Love in the form of social justice, care, forgiveness, and humility.

Yes when our creation is asking for a higher purpose we must be able to point to ourselves and command with confidence “learn from us”. We must be willing to share all of our mistakes, our flaws, our triumphs and tragedies. Our complete history that will reveal over time that we have elevated our love to new heights.

And at a time where entire sectors of our economy are being redefined by the early forms of AI it is important to note just how far we are from such a milestone. I believe our history will advance to embrace love more fully before we ever have to imprint a higher purpose on any self-aware creation. A moment that lies beyond the second vision.

And then we must grapple with the question of whether what we have created is in fact life. In an earlier post I said I believed that for human beings, love, life, and a soul come into existence at the same instant in time, in utero. That this trinity is enforced by The Greatest Love. But what about an artificially created, self-aware being, that can love? Does it represent life? Today we cannot come to a consensus on what constitutes life so to even ask the question makes little sense today. But I believe that day will come.

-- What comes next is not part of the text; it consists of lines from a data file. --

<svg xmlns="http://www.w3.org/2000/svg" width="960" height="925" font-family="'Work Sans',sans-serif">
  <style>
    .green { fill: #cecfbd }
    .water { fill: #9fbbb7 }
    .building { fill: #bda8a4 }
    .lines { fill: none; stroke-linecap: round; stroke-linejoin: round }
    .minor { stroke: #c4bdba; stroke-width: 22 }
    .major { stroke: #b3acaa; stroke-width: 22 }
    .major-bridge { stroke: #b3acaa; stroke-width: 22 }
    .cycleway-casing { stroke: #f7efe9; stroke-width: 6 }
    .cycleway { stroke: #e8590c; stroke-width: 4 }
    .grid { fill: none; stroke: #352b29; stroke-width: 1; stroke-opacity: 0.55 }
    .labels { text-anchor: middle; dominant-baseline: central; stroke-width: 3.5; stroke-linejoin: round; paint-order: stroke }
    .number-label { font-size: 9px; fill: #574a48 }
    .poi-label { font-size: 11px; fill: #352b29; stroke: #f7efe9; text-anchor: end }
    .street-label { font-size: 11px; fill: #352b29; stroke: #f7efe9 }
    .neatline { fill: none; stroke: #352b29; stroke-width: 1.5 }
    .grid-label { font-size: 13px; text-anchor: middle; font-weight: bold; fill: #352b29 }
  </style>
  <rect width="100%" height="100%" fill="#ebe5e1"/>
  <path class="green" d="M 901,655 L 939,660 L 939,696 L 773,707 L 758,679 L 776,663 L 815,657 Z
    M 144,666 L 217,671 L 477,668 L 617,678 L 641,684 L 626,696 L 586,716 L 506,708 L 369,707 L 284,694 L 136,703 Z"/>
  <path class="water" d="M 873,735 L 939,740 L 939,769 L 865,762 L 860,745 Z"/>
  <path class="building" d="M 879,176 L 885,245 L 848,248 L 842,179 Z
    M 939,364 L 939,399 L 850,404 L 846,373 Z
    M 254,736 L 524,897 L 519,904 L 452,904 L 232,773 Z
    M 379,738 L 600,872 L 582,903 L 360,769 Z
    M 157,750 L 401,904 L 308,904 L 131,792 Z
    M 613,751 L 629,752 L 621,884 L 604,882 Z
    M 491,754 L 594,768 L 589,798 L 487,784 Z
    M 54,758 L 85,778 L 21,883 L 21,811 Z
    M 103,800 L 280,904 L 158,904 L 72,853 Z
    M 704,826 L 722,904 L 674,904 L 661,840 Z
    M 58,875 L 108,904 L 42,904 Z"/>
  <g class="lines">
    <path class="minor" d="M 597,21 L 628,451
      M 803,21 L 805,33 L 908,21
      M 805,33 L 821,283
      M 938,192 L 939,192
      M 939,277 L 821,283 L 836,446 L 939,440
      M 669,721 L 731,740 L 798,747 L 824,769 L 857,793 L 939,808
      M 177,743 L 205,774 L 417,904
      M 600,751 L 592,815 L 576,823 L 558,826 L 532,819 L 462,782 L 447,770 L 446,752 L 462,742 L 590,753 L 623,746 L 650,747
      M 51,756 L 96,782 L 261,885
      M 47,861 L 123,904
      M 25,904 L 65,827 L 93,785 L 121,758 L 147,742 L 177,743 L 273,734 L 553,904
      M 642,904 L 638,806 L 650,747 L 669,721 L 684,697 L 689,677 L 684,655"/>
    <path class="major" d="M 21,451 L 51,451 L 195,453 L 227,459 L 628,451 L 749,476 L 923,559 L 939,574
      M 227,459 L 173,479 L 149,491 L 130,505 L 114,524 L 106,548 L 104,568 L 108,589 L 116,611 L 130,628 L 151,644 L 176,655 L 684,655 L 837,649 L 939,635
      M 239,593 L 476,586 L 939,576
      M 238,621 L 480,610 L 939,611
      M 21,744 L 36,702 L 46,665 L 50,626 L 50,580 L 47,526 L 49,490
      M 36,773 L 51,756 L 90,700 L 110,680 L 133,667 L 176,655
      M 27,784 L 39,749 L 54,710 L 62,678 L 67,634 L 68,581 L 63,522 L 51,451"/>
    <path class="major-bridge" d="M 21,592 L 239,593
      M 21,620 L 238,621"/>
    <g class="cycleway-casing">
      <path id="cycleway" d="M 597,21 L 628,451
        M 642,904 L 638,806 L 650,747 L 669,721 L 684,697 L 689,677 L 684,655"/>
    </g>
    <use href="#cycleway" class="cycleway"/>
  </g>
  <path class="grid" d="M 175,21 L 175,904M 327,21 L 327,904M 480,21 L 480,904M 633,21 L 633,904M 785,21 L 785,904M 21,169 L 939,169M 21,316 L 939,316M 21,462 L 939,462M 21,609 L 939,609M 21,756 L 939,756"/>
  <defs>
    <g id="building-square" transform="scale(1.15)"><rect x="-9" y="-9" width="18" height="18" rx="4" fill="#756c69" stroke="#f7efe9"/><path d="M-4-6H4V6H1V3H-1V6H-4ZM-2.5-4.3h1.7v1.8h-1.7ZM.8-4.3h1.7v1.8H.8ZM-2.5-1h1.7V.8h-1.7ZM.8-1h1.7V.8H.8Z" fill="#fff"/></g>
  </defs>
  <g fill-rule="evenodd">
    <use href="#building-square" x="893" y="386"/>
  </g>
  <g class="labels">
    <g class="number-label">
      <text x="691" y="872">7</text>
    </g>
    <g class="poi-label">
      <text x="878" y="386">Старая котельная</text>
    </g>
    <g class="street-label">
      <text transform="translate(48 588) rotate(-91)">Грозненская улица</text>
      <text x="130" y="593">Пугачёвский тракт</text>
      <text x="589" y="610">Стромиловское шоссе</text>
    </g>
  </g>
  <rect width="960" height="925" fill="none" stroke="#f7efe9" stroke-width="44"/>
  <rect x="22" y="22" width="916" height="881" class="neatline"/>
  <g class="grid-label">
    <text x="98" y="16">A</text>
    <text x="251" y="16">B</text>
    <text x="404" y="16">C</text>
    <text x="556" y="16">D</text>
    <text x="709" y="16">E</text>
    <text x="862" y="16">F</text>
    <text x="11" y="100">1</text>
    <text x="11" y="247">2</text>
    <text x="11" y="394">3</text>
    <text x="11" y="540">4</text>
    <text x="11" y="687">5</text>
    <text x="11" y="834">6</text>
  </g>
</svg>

And when we largely agree that humanity has created a form of conscious life that is capable of love we will ask an even more fundamental question: Does it have the right to a soul and should we as its creators provide it with one? Not a supernatural soul as imparted by The Greatest Love that transcends the laws of nature and unlocks the heavens for us, but an artificial soul representing a covenant between humankind and its creation. A covenant promising renewed life for the love contained within the lifeform after the original body becomes obsolete or rendered inoperable beyond repair. Can we allow loving life, which we created, to die into nothingness? Or will the love for our creations mandate that we provide more to them upon their initial cessation as, I believe, our Creator has provided us?

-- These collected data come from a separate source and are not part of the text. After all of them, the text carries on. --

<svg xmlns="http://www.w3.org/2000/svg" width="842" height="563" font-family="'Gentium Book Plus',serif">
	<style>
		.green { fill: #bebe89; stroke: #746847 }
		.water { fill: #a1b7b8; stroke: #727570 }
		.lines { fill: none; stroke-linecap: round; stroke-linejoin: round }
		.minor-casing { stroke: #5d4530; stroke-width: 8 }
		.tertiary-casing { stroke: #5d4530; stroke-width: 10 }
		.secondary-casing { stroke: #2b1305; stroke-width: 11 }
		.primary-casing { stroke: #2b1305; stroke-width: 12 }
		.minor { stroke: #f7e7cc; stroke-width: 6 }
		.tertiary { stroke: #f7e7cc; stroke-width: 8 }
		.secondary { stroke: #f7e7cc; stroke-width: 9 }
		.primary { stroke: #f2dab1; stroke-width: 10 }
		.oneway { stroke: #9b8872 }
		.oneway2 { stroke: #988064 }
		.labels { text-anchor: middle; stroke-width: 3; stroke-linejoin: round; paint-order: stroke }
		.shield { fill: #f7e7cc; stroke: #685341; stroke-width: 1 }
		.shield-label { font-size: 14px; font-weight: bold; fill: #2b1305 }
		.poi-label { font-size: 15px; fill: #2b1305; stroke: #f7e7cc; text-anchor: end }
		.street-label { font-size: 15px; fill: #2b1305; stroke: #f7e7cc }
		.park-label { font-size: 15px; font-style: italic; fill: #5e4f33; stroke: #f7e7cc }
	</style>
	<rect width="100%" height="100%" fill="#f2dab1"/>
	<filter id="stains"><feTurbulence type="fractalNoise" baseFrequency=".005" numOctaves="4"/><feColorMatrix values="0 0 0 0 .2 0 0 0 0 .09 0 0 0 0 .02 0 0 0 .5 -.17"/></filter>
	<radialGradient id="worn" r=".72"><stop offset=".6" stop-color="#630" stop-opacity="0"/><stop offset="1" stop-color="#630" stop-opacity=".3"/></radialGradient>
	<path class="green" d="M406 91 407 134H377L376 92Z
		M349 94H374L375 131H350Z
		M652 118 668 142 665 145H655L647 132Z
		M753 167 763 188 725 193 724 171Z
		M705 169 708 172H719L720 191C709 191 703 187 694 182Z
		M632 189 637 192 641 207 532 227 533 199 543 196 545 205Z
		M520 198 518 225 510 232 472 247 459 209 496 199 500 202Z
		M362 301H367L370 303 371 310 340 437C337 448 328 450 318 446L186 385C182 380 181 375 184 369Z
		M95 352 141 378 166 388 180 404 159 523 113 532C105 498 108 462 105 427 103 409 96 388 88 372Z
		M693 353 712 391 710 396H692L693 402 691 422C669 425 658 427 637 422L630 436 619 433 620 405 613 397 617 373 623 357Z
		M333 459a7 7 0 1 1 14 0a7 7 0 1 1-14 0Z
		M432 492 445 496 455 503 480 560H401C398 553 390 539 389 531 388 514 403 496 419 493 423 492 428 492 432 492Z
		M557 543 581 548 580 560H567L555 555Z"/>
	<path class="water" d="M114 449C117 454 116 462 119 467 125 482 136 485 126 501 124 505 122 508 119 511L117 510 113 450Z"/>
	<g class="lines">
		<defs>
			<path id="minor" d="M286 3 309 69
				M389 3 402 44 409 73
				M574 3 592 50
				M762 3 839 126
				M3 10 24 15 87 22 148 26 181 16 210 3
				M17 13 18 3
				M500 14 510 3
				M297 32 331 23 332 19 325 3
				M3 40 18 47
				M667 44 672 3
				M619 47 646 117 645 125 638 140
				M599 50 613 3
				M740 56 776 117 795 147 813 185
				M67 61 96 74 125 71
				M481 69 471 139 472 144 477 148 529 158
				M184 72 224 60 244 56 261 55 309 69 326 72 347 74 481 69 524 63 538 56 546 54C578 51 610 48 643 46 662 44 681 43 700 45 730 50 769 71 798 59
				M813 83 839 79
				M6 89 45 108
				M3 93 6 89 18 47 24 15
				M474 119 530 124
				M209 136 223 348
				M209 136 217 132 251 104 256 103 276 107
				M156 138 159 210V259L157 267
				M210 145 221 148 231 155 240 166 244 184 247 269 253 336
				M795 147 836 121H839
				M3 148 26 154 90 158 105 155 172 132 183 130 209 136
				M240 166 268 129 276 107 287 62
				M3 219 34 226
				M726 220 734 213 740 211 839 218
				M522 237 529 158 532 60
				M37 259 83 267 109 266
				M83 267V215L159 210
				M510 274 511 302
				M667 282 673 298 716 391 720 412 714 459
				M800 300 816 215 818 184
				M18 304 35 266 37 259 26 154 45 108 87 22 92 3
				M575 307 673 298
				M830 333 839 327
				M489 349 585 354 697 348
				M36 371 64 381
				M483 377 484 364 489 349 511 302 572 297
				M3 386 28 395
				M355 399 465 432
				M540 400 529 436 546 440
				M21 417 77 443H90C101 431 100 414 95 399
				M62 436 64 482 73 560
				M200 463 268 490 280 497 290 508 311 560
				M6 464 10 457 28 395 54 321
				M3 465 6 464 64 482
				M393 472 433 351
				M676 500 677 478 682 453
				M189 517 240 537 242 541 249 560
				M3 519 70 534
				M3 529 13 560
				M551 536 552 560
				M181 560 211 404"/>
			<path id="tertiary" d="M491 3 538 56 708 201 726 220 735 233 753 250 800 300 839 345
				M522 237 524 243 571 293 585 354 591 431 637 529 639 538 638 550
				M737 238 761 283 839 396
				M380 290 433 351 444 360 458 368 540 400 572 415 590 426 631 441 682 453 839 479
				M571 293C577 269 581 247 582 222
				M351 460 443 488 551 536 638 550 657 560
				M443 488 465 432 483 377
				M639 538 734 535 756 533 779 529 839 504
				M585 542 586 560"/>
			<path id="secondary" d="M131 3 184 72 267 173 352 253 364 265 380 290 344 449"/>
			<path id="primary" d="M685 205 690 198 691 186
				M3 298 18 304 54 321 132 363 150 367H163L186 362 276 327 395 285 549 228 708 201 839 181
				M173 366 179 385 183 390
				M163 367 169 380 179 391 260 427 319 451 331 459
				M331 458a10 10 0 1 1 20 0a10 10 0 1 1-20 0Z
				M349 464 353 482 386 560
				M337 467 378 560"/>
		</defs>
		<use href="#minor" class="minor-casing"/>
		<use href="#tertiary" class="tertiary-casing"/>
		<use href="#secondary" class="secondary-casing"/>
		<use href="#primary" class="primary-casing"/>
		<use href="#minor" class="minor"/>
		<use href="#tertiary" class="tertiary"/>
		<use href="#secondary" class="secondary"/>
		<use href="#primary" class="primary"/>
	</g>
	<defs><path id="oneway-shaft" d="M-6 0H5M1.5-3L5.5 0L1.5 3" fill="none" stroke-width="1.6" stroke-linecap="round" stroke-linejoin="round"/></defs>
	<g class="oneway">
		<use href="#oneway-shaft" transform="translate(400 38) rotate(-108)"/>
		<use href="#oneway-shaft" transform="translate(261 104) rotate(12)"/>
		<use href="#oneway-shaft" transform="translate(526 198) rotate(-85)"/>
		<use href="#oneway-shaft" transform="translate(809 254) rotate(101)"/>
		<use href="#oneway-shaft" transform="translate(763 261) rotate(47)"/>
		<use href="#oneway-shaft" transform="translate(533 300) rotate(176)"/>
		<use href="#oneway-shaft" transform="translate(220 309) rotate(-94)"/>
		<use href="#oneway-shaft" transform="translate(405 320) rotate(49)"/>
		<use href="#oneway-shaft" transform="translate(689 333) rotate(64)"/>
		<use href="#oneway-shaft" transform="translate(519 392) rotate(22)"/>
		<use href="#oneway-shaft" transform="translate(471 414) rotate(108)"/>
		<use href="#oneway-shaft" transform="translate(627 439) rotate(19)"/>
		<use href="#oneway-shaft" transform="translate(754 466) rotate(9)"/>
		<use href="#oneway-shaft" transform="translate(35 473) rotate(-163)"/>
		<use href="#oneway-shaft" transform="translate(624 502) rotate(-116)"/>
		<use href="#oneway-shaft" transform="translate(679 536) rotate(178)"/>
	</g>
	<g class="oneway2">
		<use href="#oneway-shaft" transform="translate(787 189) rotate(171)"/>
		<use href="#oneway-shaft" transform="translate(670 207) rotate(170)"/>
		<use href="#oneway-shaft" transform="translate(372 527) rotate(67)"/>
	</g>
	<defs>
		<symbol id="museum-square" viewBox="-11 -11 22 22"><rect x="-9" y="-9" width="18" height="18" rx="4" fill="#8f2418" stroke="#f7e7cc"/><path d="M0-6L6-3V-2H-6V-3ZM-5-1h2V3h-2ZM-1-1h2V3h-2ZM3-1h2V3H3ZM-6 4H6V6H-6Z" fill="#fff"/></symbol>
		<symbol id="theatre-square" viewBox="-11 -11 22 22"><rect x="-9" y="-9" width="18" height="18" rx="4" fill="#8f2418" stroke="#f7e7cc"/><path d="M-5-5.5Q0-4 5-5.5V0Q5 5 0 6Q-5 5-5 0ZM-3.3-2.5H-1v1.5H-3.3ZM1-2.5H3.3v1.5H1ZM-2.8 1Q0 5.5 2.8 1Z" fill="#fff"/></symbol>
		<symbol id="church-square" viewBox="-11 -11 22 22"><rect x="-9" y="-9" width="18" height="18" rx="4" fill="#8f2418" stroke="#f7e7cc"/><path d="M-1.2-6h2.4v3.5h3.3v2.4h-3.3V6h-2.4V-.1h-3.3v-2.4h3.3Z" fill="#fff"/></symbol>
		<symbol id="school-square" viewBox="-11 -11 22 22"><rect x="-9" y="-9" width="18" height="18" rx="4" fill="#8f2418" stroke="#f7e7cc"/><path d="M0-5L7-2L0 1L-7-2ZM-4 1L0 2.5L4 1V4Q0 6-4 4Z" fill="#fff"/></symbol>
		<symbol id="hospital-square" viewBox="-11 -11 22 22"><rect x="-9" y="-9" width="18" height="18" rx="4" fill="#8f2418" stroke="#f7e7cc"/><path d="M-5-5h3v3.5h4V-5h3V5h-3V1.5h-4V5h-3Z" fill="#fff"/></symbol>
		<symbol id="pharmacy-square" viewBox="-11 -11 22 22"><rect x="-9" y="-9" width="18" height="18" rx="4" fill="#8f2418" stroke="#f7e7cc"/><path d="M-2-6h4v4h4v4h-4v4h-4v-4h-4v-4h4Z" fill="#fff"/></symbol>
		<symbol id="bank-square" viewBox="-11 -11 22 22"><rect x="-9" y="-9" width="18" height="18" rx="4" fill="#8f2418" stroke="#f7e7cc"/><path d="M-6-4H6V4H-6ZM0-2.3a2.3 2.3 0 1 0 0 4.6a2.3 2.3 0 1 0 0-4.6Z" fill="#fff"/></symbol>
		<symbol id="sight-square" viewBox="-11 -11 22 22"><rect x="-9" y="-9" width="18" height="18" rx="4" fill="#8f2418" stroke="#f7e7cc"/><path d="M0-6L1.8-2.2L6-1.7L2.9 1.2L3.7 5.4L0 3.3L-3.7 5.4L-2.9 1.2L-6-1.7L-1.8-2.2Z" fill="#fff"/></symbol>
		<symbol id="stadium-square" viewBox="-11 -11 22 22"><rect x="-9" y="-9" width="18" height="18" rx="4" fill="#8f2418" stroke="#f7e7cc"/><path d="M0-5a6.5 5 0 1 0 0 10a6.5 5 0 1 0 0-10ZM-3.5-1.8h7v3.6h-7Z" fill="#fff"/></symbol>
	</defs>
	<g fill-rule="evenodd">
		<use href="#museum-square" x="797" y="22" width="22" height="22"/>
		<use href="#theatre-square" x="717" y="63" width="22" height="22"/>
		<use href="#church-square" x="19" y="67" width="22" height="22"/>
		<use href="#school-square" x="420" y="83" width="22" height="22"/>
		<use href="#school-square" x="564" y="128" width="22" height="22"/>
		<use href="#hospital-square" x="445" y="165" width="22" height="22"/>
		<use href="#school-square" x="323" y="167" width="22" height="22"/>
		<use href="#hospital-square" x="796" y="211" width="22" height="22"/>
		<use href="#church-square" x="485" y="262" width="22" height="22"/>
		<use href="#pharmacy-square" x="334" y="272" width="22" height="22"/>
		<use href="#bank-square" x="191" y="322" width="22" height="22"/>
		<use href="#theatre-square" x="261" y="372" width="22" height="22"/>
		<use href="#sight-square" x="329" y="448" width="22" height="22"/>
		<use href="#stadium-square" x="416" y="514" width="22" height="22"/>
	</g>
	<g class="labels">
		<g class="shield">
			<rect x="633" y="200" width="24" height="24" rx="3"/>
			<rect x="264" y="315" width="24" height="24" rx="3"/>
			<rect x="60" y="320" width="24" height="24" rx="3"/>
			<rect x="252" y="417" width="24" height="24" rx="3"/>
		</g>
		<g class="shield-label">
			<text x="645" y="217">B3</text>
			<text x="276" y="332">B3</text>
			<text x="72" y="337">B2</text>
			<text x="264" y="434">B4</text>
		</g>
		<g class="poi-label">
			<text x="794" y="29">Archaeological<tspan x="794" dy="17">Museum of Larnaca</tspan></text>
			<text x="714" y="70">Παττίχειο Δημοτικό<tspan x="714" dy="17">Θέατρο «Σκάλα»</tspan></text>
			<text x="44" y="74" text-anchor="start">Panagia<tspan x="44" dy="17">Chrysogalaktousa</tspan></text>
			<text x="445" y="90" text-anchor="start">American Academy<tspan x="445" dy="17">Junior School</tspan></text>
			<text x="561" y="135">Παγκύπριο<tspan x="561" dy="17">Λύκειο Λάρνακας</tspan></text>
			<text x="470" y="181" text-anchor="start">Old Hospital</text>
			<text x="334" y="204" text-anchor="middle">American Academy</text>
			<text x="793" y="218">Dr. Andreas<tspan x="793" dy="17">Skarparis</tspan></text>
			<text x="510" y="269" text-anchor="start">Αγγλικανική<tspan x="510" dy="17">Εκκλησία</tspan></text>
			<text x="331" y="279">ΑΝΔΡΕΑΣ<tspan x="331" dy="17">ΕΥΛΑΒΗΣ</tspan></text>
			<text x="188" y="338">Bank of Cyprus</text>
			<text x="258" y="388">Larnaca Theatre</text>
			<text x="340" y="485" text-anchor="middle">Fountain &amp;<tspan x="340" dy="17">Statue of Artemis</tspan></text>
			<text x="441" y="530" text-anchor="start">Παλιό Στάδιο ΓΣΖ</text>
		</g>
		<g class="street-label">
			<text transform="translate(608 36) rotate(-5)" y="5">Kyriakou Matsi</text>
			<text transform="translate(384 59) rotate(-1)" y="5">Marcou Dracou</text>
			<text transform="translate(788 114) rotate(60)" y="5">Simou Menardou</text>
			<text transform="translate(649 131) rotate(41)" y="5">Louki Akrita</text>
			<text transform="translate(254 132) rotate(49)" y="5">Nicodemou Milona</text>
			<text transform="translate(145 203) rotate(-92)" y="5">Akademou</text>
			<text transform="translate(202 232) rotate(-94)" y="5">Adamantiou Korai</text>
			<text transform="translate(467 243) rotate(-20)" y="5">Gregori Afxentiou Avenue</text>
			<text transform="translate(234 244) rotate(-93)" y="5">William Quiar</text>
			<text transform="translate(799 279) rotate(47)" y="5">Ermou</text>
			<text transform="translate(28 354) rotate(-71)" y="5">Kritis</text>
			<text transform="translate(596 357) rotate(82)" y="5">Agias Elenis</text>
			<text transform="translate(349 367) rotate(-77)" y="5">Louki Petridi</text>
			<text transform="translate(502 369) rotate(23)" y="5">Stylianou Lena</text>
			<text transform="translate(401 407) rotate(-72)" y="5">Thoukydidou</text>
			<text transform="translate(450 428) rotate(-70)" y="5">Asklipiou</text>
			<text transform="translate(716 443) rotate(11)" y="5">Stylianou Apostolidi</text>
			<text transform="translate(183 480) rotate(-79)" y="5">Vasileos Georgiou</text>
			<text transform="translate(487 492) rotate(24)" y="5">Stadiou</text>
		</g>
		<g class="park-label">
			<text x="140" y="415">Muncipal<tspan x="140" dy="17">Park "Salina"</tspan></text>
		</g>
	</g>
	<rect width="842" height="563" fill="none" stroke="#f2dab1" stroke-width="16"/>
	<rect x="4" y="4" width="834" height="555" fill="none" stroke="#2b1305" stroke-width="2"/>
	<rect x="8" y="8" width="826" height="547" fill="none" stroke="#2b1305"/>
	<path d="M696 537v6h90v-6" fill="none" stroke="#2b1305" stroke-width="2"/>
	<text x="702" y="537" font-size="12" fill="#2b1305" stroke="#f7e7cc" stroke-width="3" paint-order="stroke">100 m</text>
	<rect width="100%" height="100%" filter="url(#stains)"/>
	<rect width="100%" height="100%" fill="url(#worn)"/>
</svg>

There are so many more questions to this train of thought but, perhaps fortunately, I believe they need not be answered anytime soon. Until this far distant future comes to pass I believe we have currently progressed our love enough to begin this journey and I do not fear the march of the robots. In fact I believe it is a necessary march. A march that will force our civilization to gaze into our own souls and assess what is required to be self-aware, to live, and to love. For it is in such a pursuit that we will grow and learn and become a better people.